Caching is your friend. If browsers are caching these files incorrectly, it means something is wrong with the HTTP headers your web server is sending along with the JS and CSS files themselves (not the HTML page that uses them). The browser uses those headers to figure out if it can cache the file.
Your Web server can send these headers (on every JS and CSS file it serves) to tell browsers not to cache them:
Cache-Control: no-store
Pragma: no-cache
Expires: Sat, 01 Jan 2000 00:00:00 GMT
But that will increase the network load on your site, and users will see the page load slower. You could be a little more lenient and allow the browser to cache the CSS file for 60 seconds:
Cache-Control: max-age=60
If you really want the browser to check for a new file with every single page load, you can still save some network traffic by using an ETag:
Cache-Control: max-age=0
Pragma: no-cache
Expires: Sat, 01 Jan 2000 00:00:00 GMT
ETag: "o2389r-98ur0-w3894tu-q894"
The ETag is simply a unique identifier your Web server makes up each time the file changes.

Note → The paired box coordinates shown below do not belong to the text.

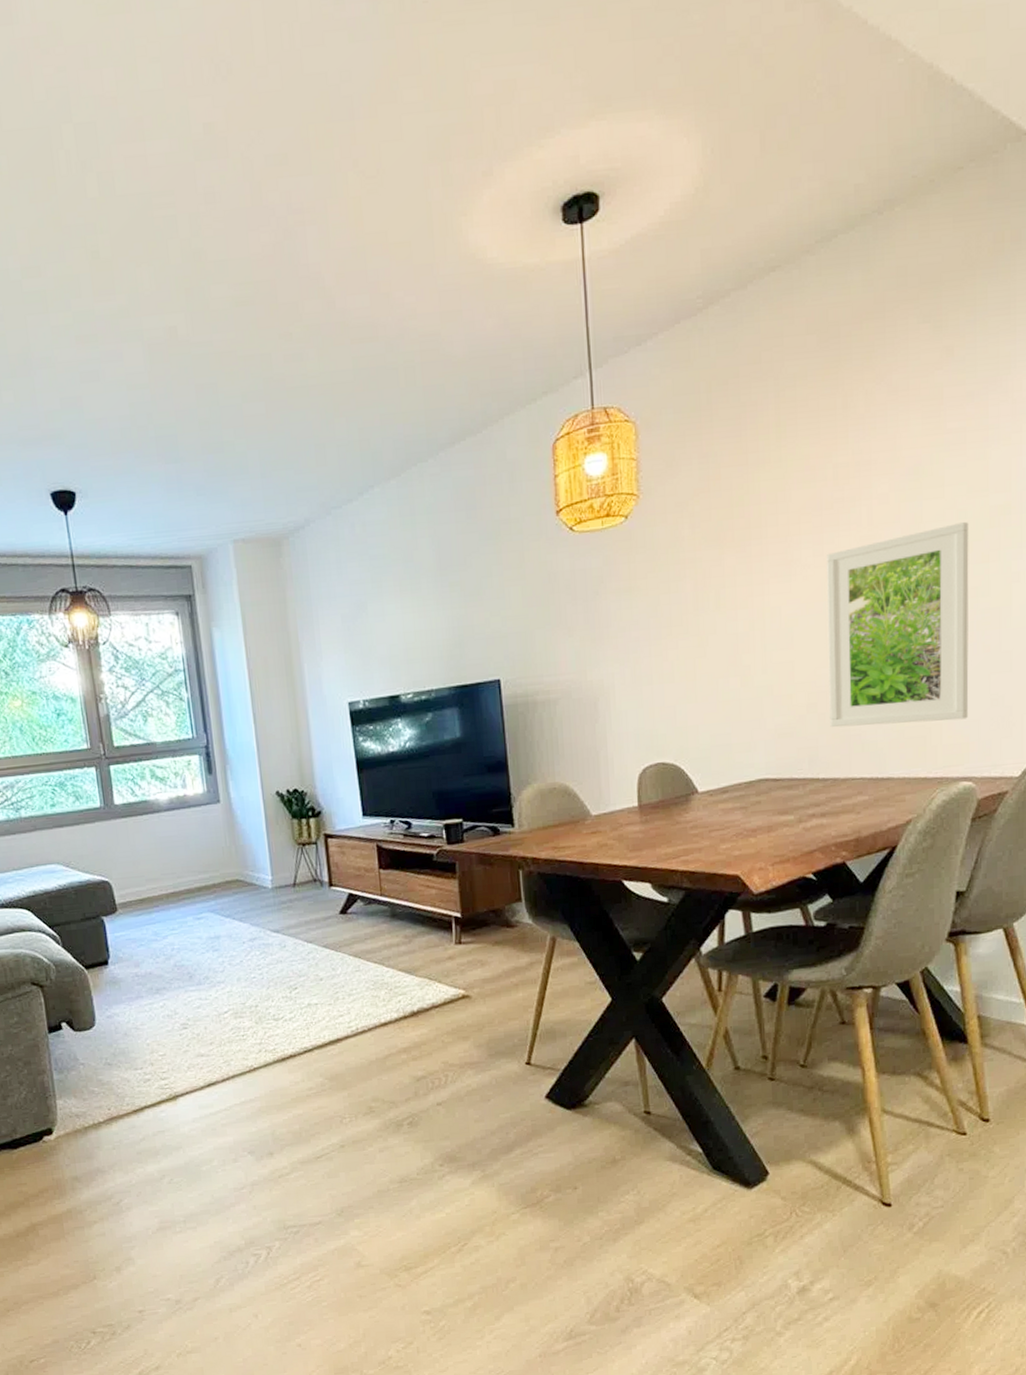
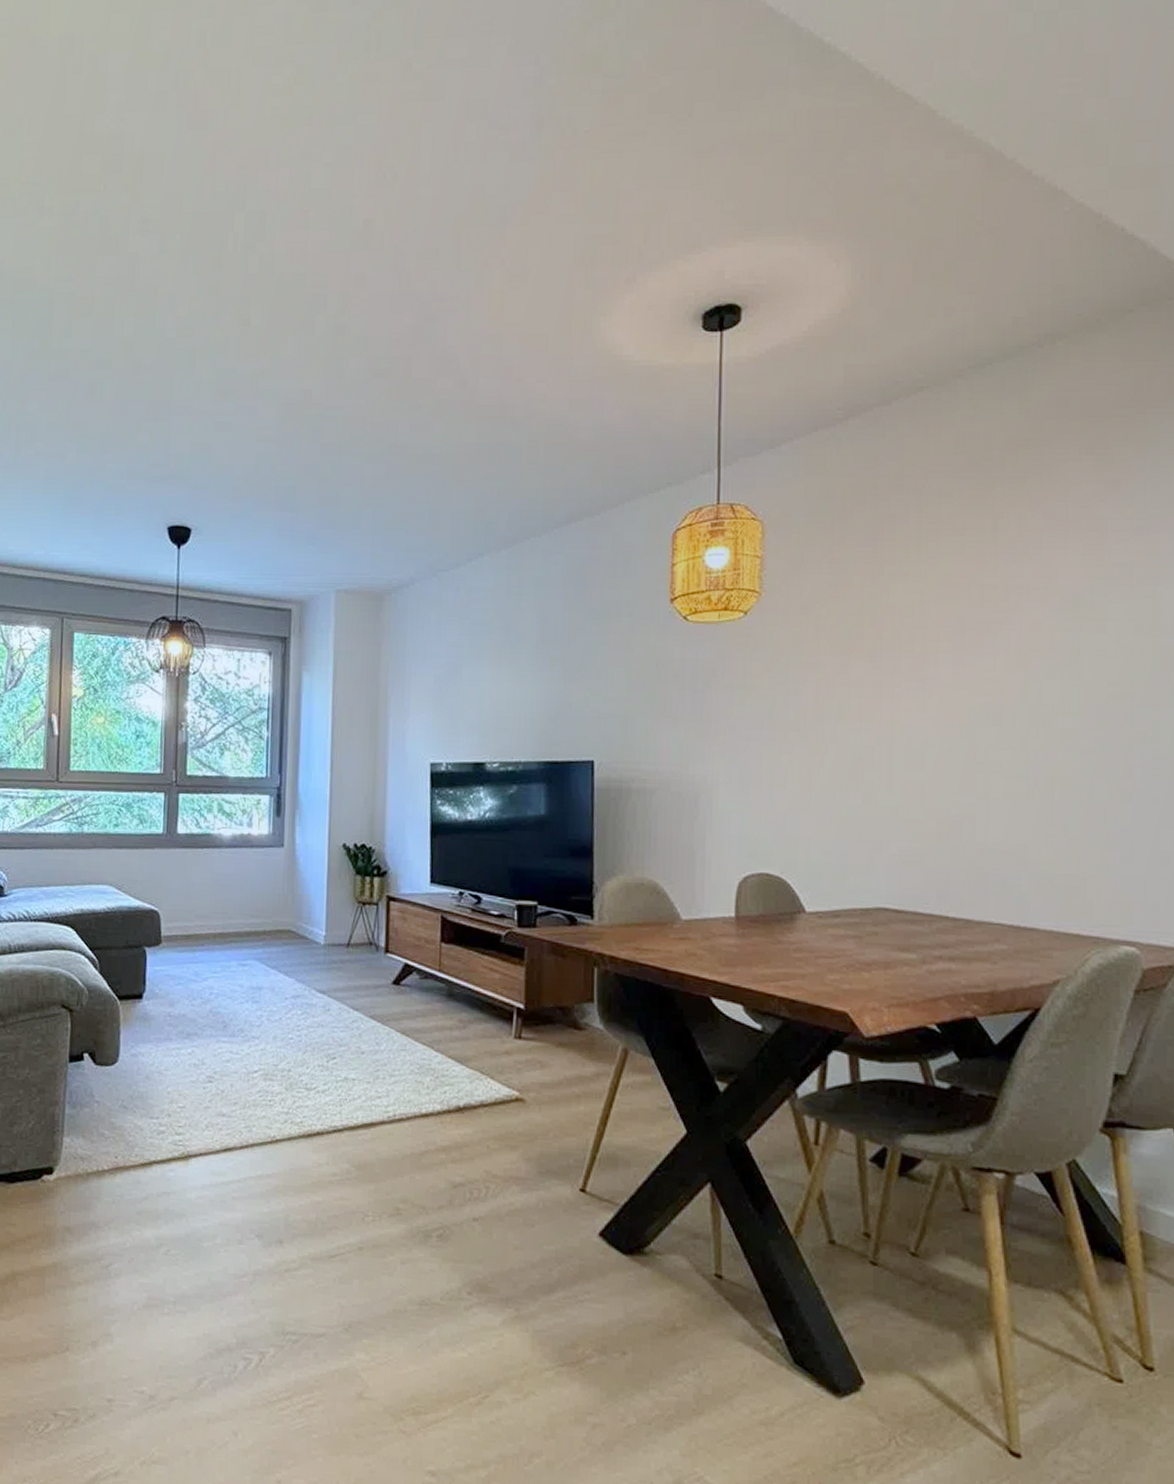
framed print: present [827,522,969,728] -> none [964,661,1135,875]

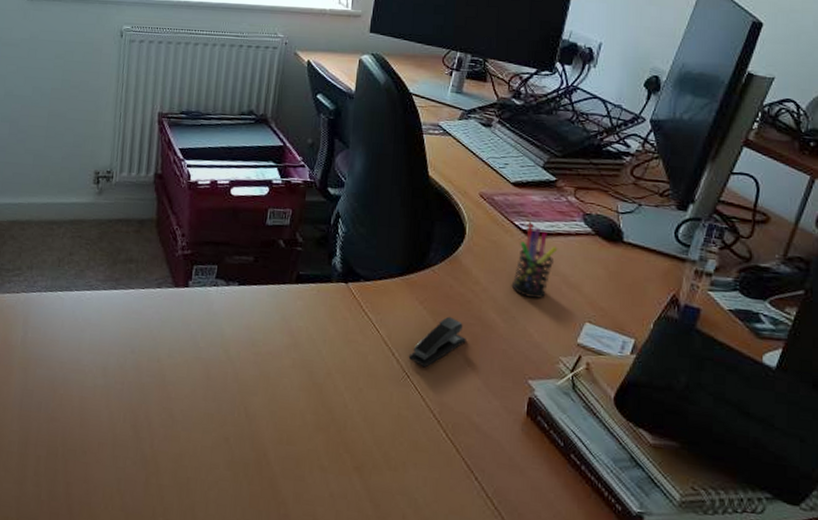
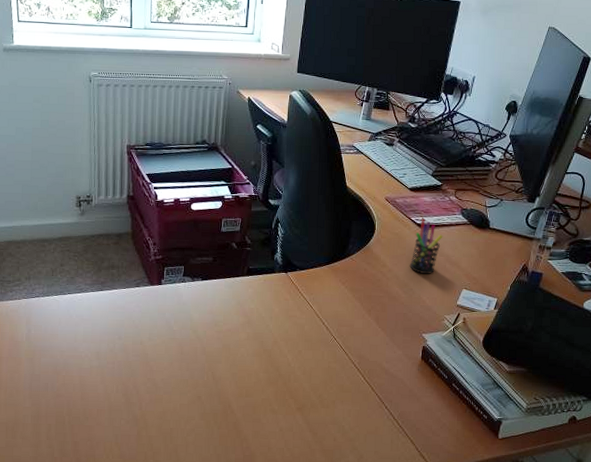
stapler: present [408,316,466,368] -> none [335,292,377,331]

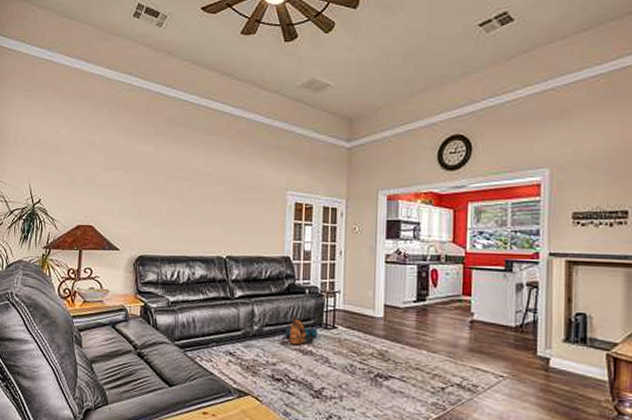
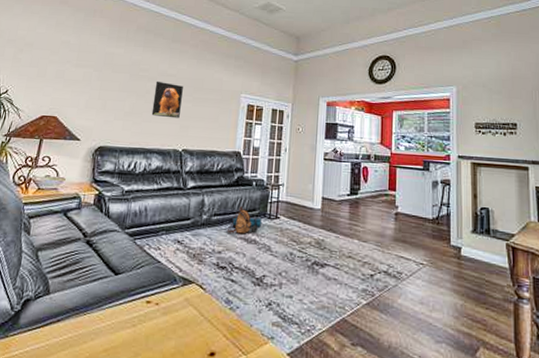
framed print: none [190,181,222,222] -> present [151,80,183,119]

The next time the browser wants the file, it asks the server, "does /js/pm.init.js still have the ETag o2389r98ur0w3894tuq894?" and if so, your server simply says, "yes". That way your server doesn't have to send the whole file again, and the user doesn't have to wait for it to load. Win-win.
How to convince your web server to autogenerate ETags depends on the server. It's usually not hard.
I've seen the hack you're using before. Like so much on the Web, it's not pretty or particularly efficient, but it works.